Dec. 19, 2009

Ever since i read it listed in the copyright notice in the source code of the program Backupninja, I have been thinking over this statement:

"ownership is theft."

Obviously a very marginal viewpoint in this day, the general implication is that by owning something, anything, you are depriving others of that object, land, or resource.

I believe that this will one day reflect the majority viewpoint of the world, and that this will come to pass because of technological progress.

At the moment, much of the world is in the middle of idealogical turbulence over the nature of intellectual property - the ownership of ideas and virtual 'things' like computer programs and audiovisual data. Despite the best efforts of those with a vested interest in a view that is contrary to a reality where you can freely copy and share ideas and virtual goods, the popular consensus seems to be slowly settling on the belief that copying and sharing are not theft.

Pretty soon there is going to be another slow revolution around the idea of property, only next time it's going to concern physical goods, not virtual ones.

The germination of this impending revolution has already begun. A special kind of tinkerer is working away in their room, homebrewing crude rapid prototyping machines.
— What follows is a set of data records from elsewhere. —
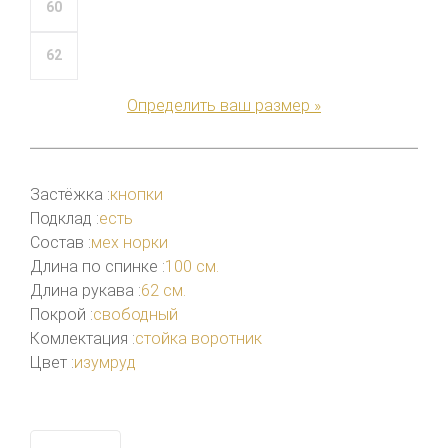
60
62
Определить ваш размер »
Застёжка :
кнопки
Подклад :
есть
Состав :
мех норки
Длина по спинке :
100 см.
Длина рукава :
62 см.
Покрой :
свободный
Комлектация :
стойка воротник
Цвет :
изумруд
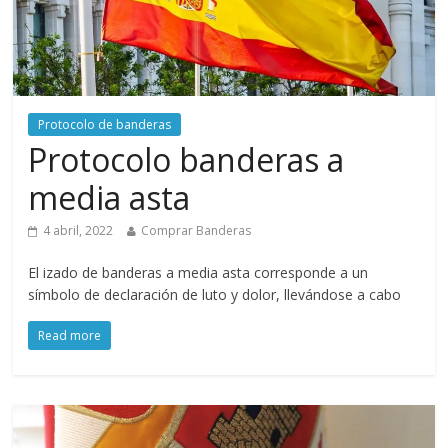
Protocolo de banderas
Protocolo banderas a
media asta
4 abril, 2022
Comprar Banderas
El izado de banderas a media asta corresponde a un
símbolo de declaración de luto y dolor, llevándose a cabo
Read more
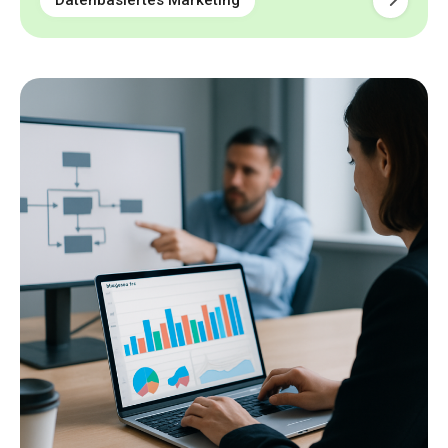
Datenbasiertes Marketing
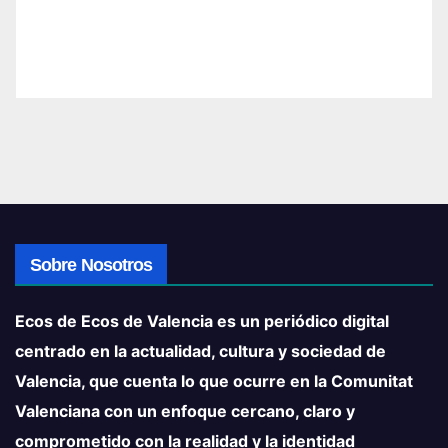
Sobre Nosotros
Ecos de Ecos de Valencia es un periódico digital
centrado en la actualidad, cultura y sociedad de
Valencia, que cuenta lo que ocurre en la Comunitat
Valenciana con un enfoque cercano, claro y
comprometido con la realidad y la identidad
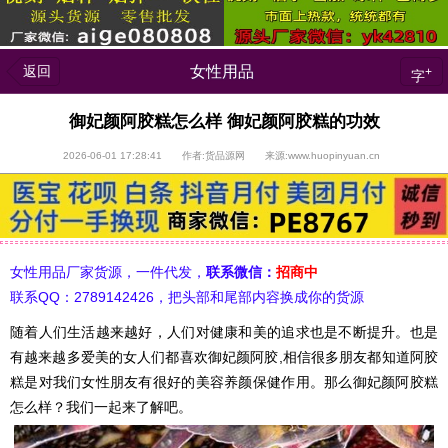
返回
女性用品
+
字
御妃颜阿胶糕怎么样 御妃颜阿胶糕的功效
2026-06-01 17:28:41 作者:货品源网 来源:www.huopinyuan.cn
女性用品厂家货源，一件代发，
联系微信：
招商中
联系QQ：2789142426，把头部和尾部内容换成你的货源
随着人们生活越来越好，人们对健康和美的追求也是不断提升。也是
有越来越多爱美的女人们都喜欢御妃颜阿胶,相信很多朋友都知道阿胶
糕是对我们女性朋友有很好的美容养颜保健作用。那么御妃颜阿胶糕
怎么样？我们一起来了解吧。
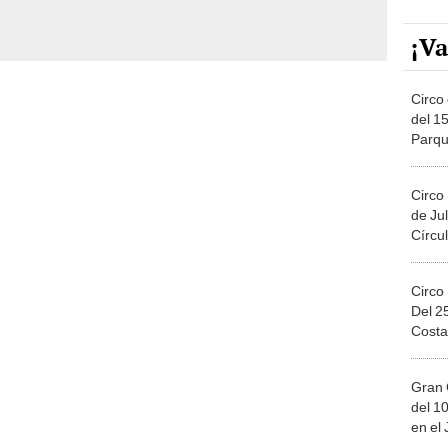
¡Va
Circo 
del 15
Parqu
Migue
Circo
de Jul
Círcul
Circo
Del 2
Costa
Gran 
del 10
en el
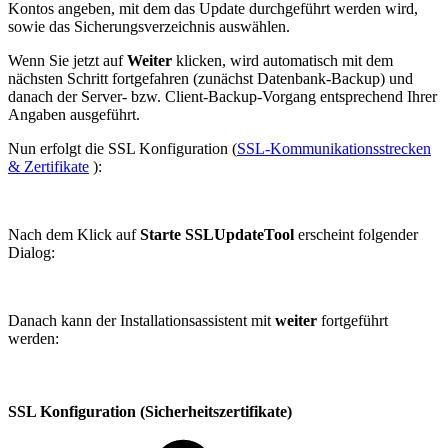
Kontos angeben, mit dem das Update durchgeführt werden wird,
sowie das Sicherungsverzeichnis auswählen.
Wenn Sie jetzt auf
Weiter
klicken, wird automatisch mit dem
nächsten Schritt fortgefahren (zunächst Datenbank-Backup) und
danach der Server- bzw. Client-Backup-Vorgang entsprechend Ihrer
Angaben ausgeführt.
Nun erfolgt die SSL Konfiguration (
SSL-Kommunikationsstrecken
& Zertifikate
):
Nach dem Klick auf
Starte SSLUpdateTool
erscheint folgender
Dialog:
Danach kann der Installationsassistent mit
weiter
fortgeführt
werden:
SSL Konfiguration (Sicherheitszertifikate)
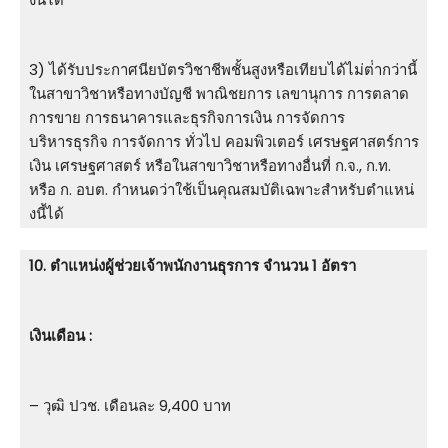
3) ได้รับประกาศนียบัตรวิชาชีพชั้นสูงหรือเทียบได้ไม่ต่ํากว่านี้
ในสาขาวิชาหรือทางบัญชี พาณิชยการ เลขานุการ การตลาด
การขาย การธนาคารและธุรกิจการเงิน การจัดการ
บริหารธุรกิจ การจัดการ ทั่วไป คอมพิวเตอร์ เศรษฐศาสตร์การ
เงิน เศรษฐศาสตร์ หรือในสาขาวิชาหรือทางอื่นที่ ก.จ., ก.ท.
หรือ ก. อบต. กําหนดว่าใช้เป็นคุณสมบัติเฉพาะสําหรับตําแหน่
งนี้ได้
10. ตําแหน่งผู้ช่วยเจ้าพนักงานธุรการ จำนวน 1 อัตรา
เงินเดือน :
– วุฒิ ปวช. เดือนละ 9,400 บาท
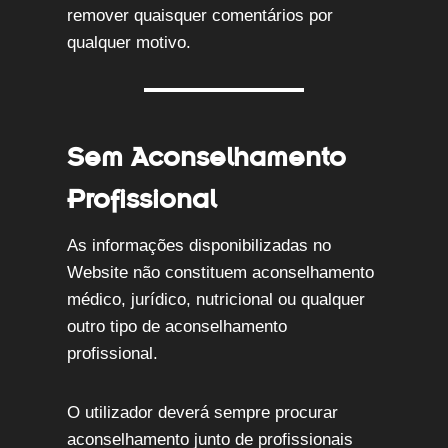
remover quaisquer comentários por
qualquer motivo.
Sem Aconselhamento
Profissional
As informações disponibilizadas no
Website não constituem aconselhamento
médico, jurídico, nutricional ou qualquer
outro tipo de aconselhamento
profissional.
O utilizador deverá sempre procurar
aconselhamento junto de profissionais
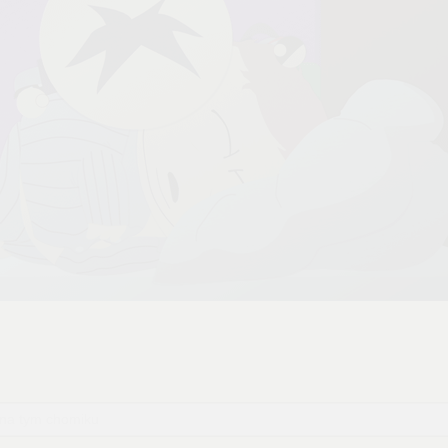
 na tym chomiku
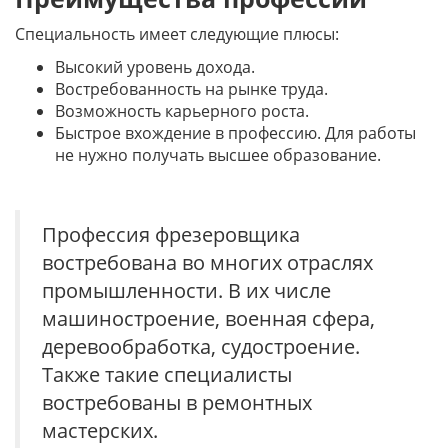
Специальность имеет следующие плюсы:
Высокий уровень дохода.
Востребованность на рынке труда.
Возможность карьерного роста.
Быстрое вхождение в профессию. Для работы
не нужно получать высшее образование.
Профессия фрезеровщика
востребована во многих отраслях
промышленности. В их числе
машиностроение, военная сфера,
деревообработка, судостроение.
Также такие специалисты
востребованы в ремонтных
мастерских.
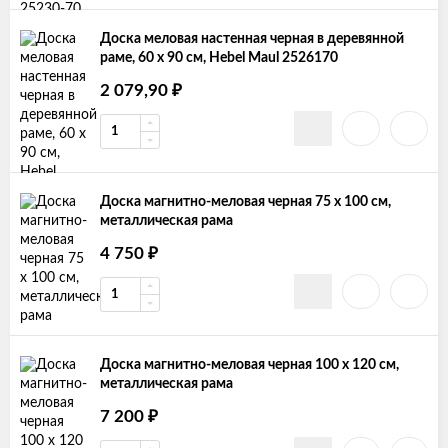
Доска меловая настенная черная в деревянной
раме, 60 х 90 см, Hebel Maul 2526170
2 079,90
₽
Доска магнитно-меловая черная 75 х 100 см,
металлическая рама
4 750
₽
Доска магнитно-меловая черная 100 х 120 см,
металлическая рама
7 200
₽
These are machines that can take something virtual, and turn it into something physical. These machines are as rough at making objects as a young Microsoft was at making software, but like operating systems, they will get better and better. Eventually you will be able to print a pretty convincing pair of shoes, or cutlery set, or mp3 player. There are already startups commercialising this technology despite its infancy.

Coming at the same target from an industrial angle is the field of nanotechnology. We've long been promised Von Neumann self assembling machines, but mostly it's only delivered sunblock. And a heap of other great stuff, just not yet tiny robots. But we will have programmable self assembling stuff, and when we do, we won't know how we lived without it.

Anyway, the point is that we will eventually, probably sooner than you imagine, be able to make physical things, widgets, and objects as easily as we make software and digital data now. And we will be much, much better at software by then too.

Not only this, but there will be media surfaces everywhere. Electronic ink, bendable/wearable displays and screens will get cheap to the point that almost everything will be a display and almost everything will be an audio system. When that happens we won't always need to browse or to go into virtual worlds and social networking sites, but the virtual will come out here to meet us in reality, to augment our reality.

Through those processes much of what we think of as virtual will suddenly become very real, and we will exist in a world where just about everything important is copyable, trivially. The only way to truly own something in our old sense of the word will actually come to mean depriving others of a thing.

It's then that it will become obvious that ownership is theft.